If I should die, God forbid, let this be my epitaph: The only proof he needed for the existence of God was music. — Kurt Vonnegut
For me, the Beatles are proof of the existence of God. — Rick Rubin
I say in speeches that a plausible mission of artists is to make people appreciate being alive at least a little bit. I am then asked if I know of any artists who pulled that off. I reply, ‘The Beatles did’. — Kurt Vonnegut
Unless you are a certain type of person, the prospect of an eight hour documentary of restored archival footage of a band rehearsing is an understandably hard sell. Even if the band is The Beatles.
However if you are that certain type of person then you immediately binged the entirety of Get Back on release day. What a gift. But, you were then perhaps also left in kind of a daze afterwards.
It turns out that listening to an album pretty intently for your entire life (again, you are this type of person in this scenario) and then getting to watch an excruciatingly detailed documentary revealing the entire process of creation is (for you, this type of person) Tutankhamun-level stuff. It’s almost too much information to take in at once. And so, for this wretched creature, even one eight-hour viewing is somehow still not enough.
Nonetheless an eight-hour rewatch remains an intimidating prospect, even for the faithful. Fear not: one bite at a time. The documentary covers the whole month of January 1969, from the band first assembling to kick around new ideas on the 2nd to the complete rooftop concert and conclusion on the 31st.
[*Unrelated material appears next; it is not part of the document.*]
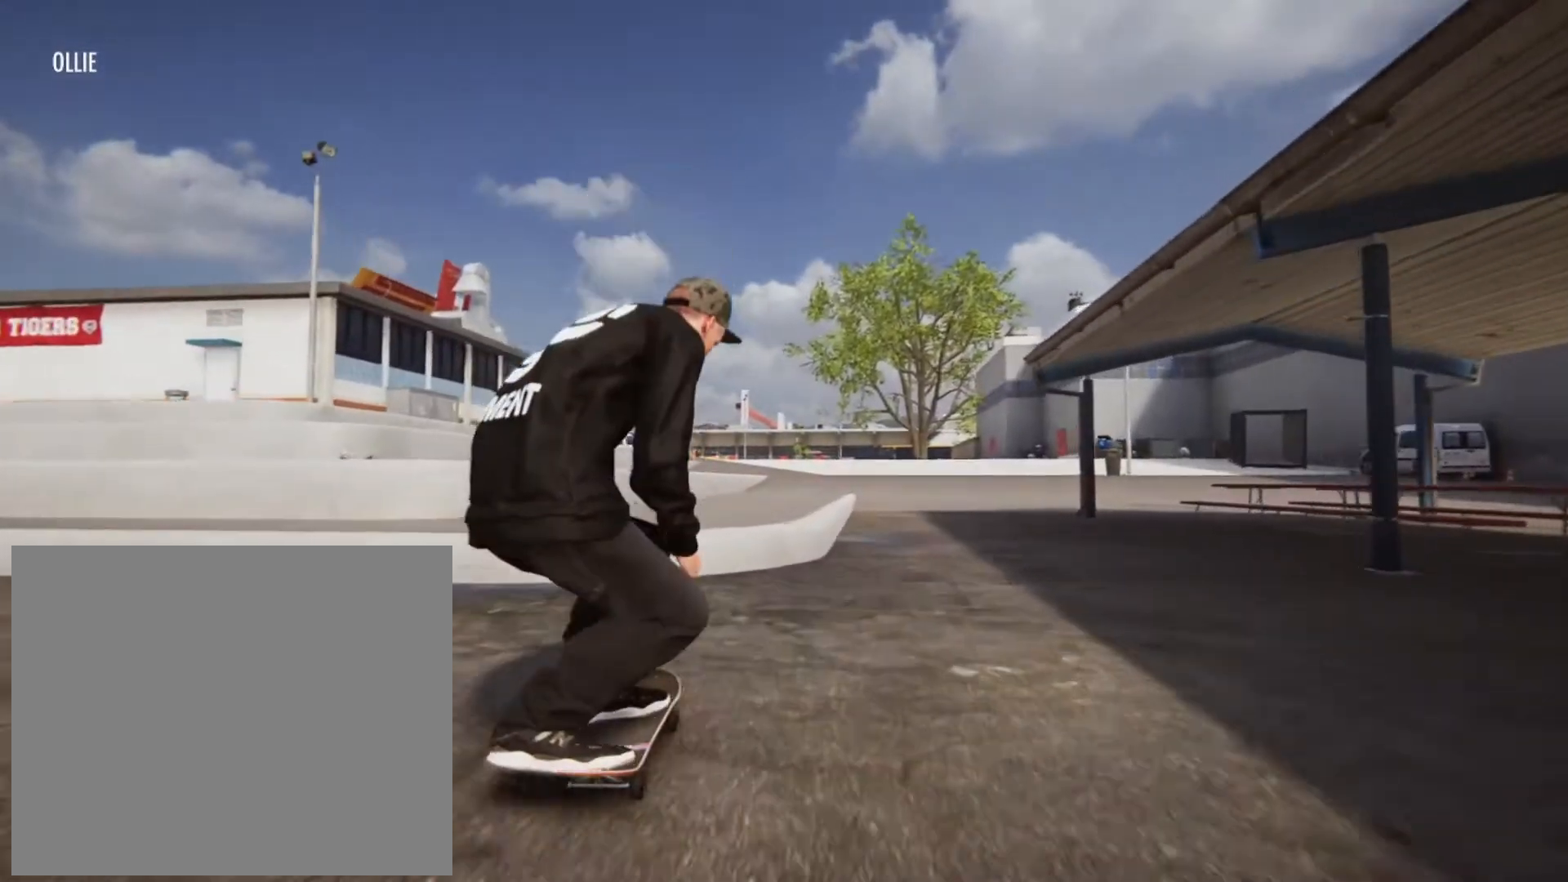
{"buttons": [], "left_stick": "up", "right_stick": "up", "events": [[80, "right_stick", "center"], [360, "left_stick", "up"], [400, "right_stick", "up"]]}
Follow along with this phenonmenal creative achievement in real time for about 30 mins a day.
Also, the days of the week line up in 2025. When it’s the weekend for the Beatles, it’s the weekend for you too.
Daily timestamps, created by my digtial serf using this excellent fan page.
January 2, 1969
Part 1: 00:00:00–00:27:16 (27 mins)
The project begins; Paul introduces the idea of a live show; Early rehearsals of “Don’t Let Me Down” and “Two of Us.”
January 3, 1969
Part 1: 00:27:17–00:50:13 (23 mins)
Continued rehearsals at Twickenham; Development of “I’ve Got a Feeling” and “She Came in Through the Bathroom Window”; First signs of creative tensions.
January 6, 1969
Part 1: 00:50:14–01:16:42 (26 mins)
The group returns after a weekend break; George works on “I Me Mine”; Tensions between George and Paul escalate.
January 7, 1969
Part 1: 01:16:43–01:44:30 (28 mins)
Paul pushes for more structure; George becomes increasingly frustrated; Experimentation with “Get Back.”
January 8, 1969
Part 1: 01:44:31–02:12:18 (28 mins)
Paul and John harmonize on “Two of Us”; George distances himself creatively; Mood improves briefly with collective improvisations.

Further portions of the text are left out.